If I compile the following program with GCC and run it:
#include <stdio.h>
int main()
{
char long_string[100];
int i;
for (i = 0 ; i < 100 ; ++i)
{
printf("%d ", long_string[i]);
}
printf("\n");
return(0);
}
then I get
0 0 0 0 0 0 0 0 -1 -75 -16 0 0 0 0 0 -62 0 0 0 0 0 0 0 15 84 -42 -17 -4 127 0 0 14 84 -42 -17 -4 127 0 0 69 109 79 -50 46 127 0 0 1 0 0 0 0 0 0 0 -35 5 64 0 0 0 0 0 0 0 0 0 0 0 0 0 0 0 0 0 0 0 0 0 -112 5 64 0 0 0 0 0 80 4 64 0 0 0 0 0 16 85 -42 -17
so just the start of the string is being initialized to 0
, not the whole thing.
I'd like to look into the GCC source code to see what the policy is, but I don't know that code base well enough to know where to look.

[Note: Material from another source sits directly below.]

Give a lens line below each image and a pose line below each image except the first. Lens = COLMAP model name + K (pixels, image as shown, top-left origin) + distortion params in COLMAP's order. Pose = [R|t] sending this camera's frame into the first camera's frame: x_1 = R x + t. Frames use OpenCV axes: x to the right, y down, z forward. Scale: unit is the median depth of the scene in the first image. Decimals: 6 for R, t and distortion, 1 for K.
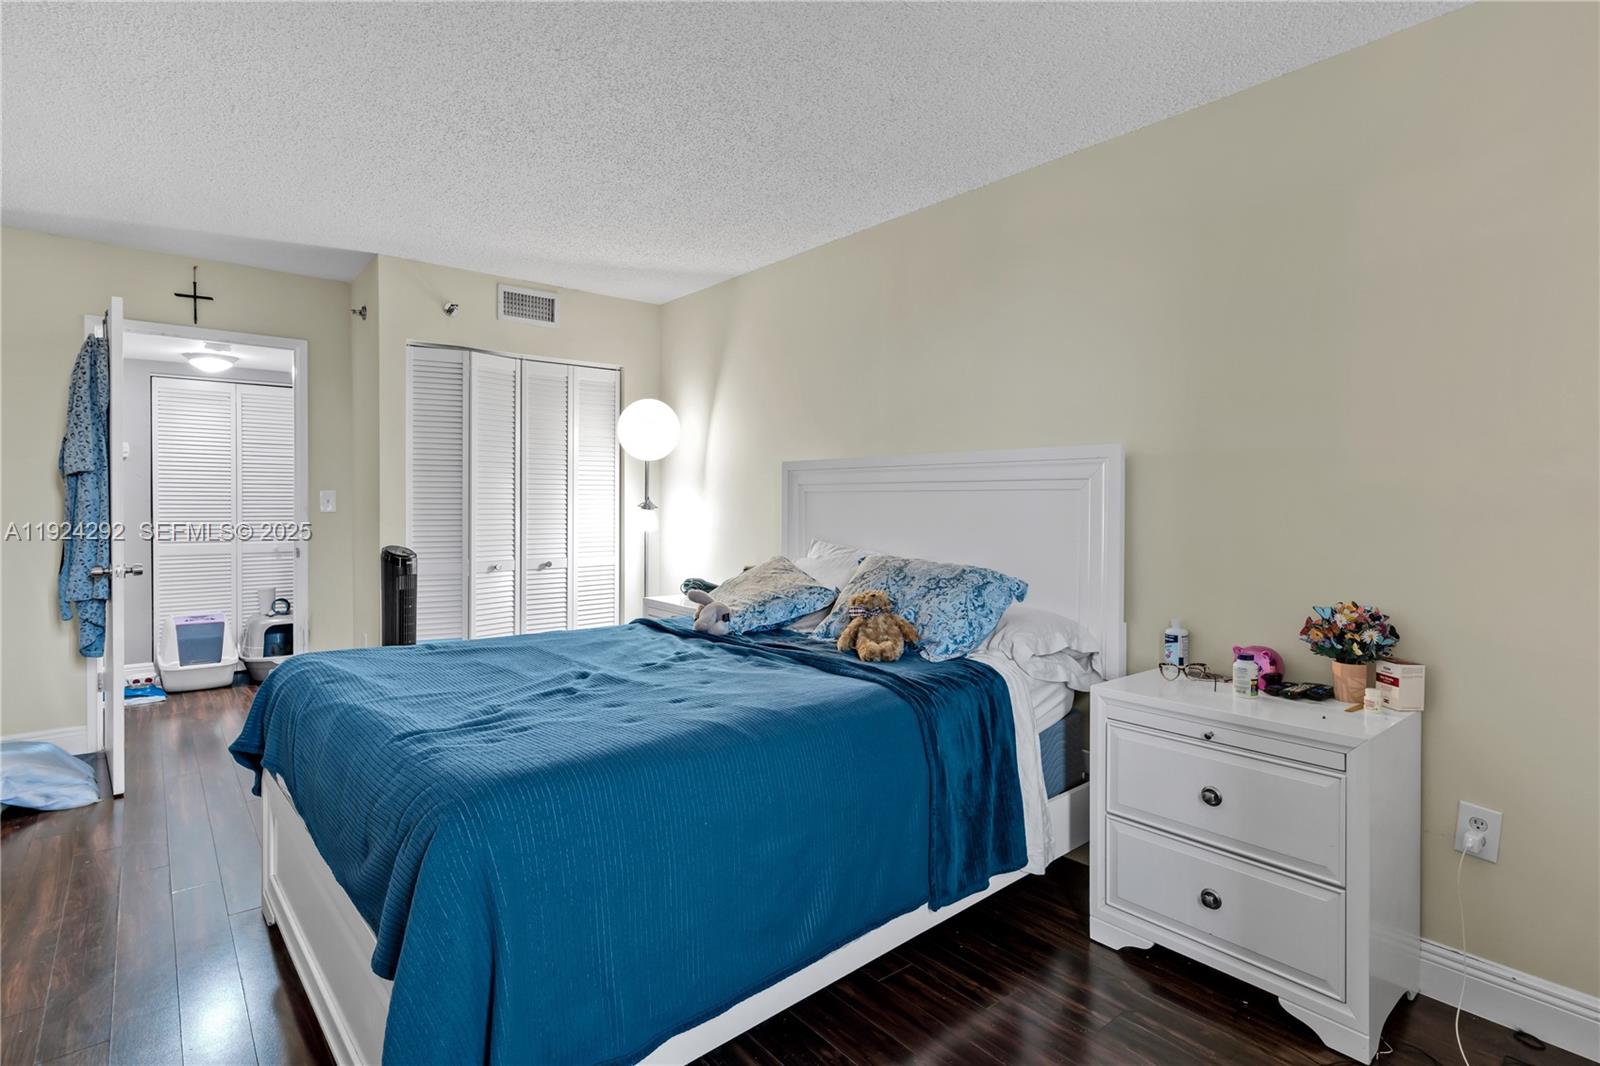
lens RADIAL K [[810.3, 0, 801.9], [0, 810.3, 474.8], [0, 0, 1]] dist [0.001307, -0.000017]
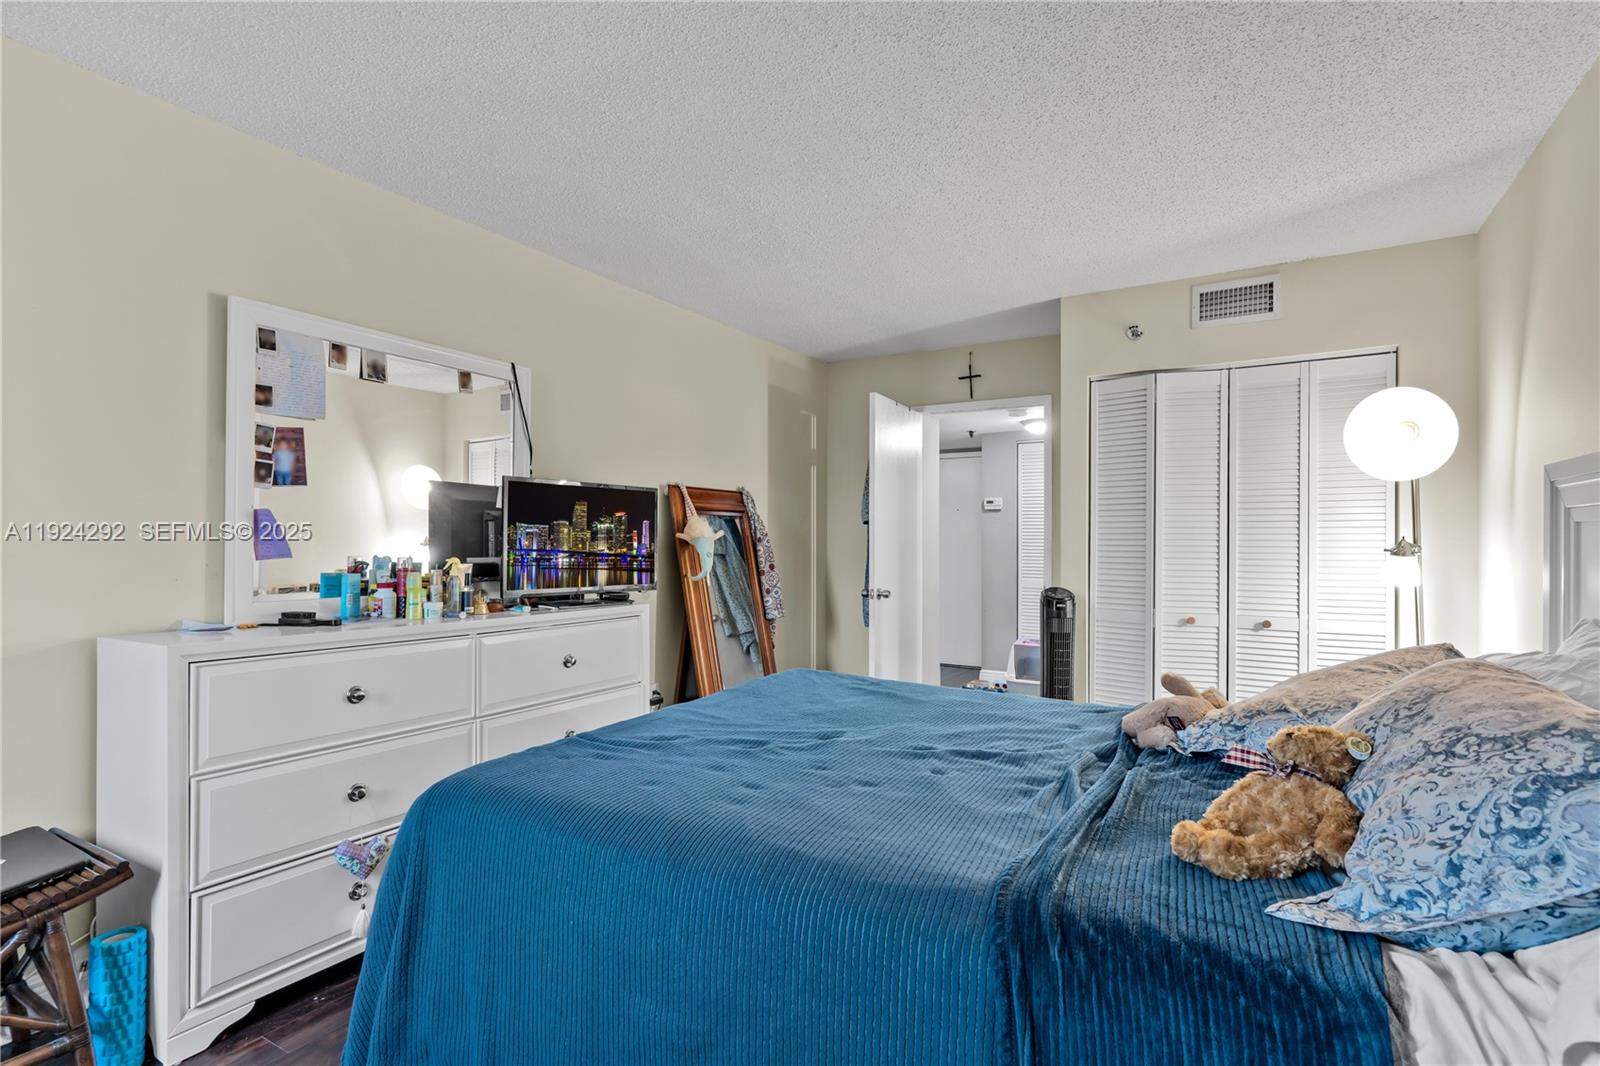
lens RADIAL K [[774.3, 0, 804.7], [0, 774.3, 525.6], [0, 0, 1]] dist [0.000439, -0.000630]
pose [[0.313496, -0.021864, -0.949338, 0.271374], [0.025857, 0.999561, -0.014482, 0.016032], [0.949237, -0.020007, 0.313924, 0.368330]]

Background: My CS student turned in some work in which they declared a string to have length 1000 because "otherwise strange symbols are printed". You can probably guess why. I want to be able to give them a good answer as to why this was going on and why their "fix" worked.
Update: Thanks to those of you who gave useful answers. I've just found out that my computer prints out an empty string if the string is of length 1000, but garbage if the string is of length 960. See pts's answer for a good explanation. Of course, all this is completely system-dependent and is not part of GCC.